Checking In After Patients Go Home Is a Good Call

When patients reach the end of their hospital stays, Hattiesburg Clinic nurses stay on the line to monitor their continuing progress and proactively identify issues that might lead to readmission. Two years after beginning their transitional care management program, Hattiesburg Clinic’s nurses have made over 7,000 follow-up calls, and readmission rates have decreased by 14%.
Using dashboards in Epic, nurses identify which patients are a good fit for the program. If a patient is still admitted, a nurse can drop by for an in-person introduction and describe what to expect from the program. For recently discharged patients, nurses schedule a call to check in.
Patients who are identified as high-risk for readmission based on a predictive algorithm in Epic are contacted weekly, and nurses monitor them using Epic for 30 days after discharge.

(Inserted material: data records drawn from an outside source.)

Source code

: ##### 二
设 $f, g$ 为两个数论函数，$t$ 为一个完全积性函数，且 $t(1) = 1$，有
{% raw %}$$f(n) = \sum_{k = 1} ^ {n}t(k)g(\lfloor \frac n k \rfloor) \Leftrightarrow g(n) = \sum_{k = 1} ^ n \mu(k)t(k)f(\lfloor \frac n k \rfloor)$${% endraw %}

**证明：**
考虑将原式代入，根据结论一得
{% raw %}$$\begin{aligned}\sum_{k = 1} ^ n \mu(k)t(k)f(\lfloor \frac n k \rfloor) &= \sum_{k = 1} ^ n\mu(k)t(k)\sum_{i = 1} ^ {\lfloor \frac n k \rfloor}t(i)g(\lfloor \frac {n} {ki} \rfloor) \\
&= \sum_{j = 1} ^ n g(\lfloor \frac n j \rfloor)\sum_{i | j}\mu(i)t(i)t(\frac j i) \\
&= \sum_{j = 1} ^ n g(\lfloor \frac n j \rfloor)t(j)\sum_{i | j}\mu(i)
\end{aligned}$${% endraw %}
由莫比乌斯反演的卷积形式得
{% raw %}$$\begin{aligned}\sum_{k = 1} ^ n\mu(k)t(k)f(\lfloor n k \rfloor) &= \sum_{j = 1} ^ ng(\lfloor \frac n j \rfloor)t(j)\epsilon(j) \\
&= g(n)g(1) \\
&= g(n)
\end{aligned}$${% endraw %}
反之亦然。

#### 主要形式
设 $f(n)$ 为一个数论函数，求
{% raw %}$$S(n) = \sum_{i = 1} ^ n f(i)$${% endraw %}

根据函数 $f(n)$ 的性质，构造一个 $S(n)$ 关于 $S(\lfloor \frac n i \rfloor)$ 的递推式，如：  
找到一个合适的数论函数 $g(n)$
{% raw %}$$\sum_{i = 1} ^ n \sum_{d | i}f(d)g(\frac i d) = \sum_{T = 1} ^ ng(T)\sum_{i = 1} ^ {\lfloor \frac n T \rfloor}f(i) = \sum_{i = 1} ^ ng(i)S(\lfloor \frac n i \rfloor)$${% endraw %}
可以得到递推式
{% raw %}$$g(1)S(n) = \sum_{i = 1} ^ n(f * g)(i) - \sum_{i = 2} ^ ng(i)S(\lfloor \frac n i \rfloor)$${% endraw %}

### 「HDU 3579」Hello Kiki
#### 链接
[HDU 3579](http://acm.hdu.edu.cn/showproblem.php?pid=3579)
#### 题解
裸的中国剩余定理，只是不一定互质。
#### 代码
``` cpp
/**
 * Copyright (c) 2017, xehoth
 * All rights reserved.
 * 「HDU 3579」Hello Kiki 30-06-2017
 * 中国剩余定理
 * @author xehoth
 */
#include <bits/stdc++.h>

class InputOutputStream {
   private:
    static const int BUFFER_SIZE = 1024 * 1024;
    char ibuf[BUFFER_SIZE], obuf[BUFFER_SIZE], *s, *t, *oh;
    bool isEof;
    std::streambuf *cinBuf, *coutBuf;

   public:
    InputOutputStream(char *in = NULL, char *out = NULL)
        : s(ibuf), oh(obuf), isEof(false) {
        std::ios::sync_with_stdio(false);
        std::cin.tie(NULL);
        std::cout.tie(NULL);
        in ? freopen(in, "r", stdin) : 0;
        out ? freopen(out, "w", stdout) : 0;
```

Because Hattiesburg discovered that most patient readmissions happened between 25 and 30 days post-discharge, nurses contact all patients 25 days after discharge, even if they’re at a lower risk for readmission and aren’t enrolled in the weekly follow-up program.
In more than 4,500 cases, well-timed care manager check-ins prompted visits with patients’ PCPs, preventing concerns from becoming serious enough to warrant readmission.
Hattiesburg Clinics achieved HIMSS Stage 7 recognition in 2015 for successes including their transitional care management program.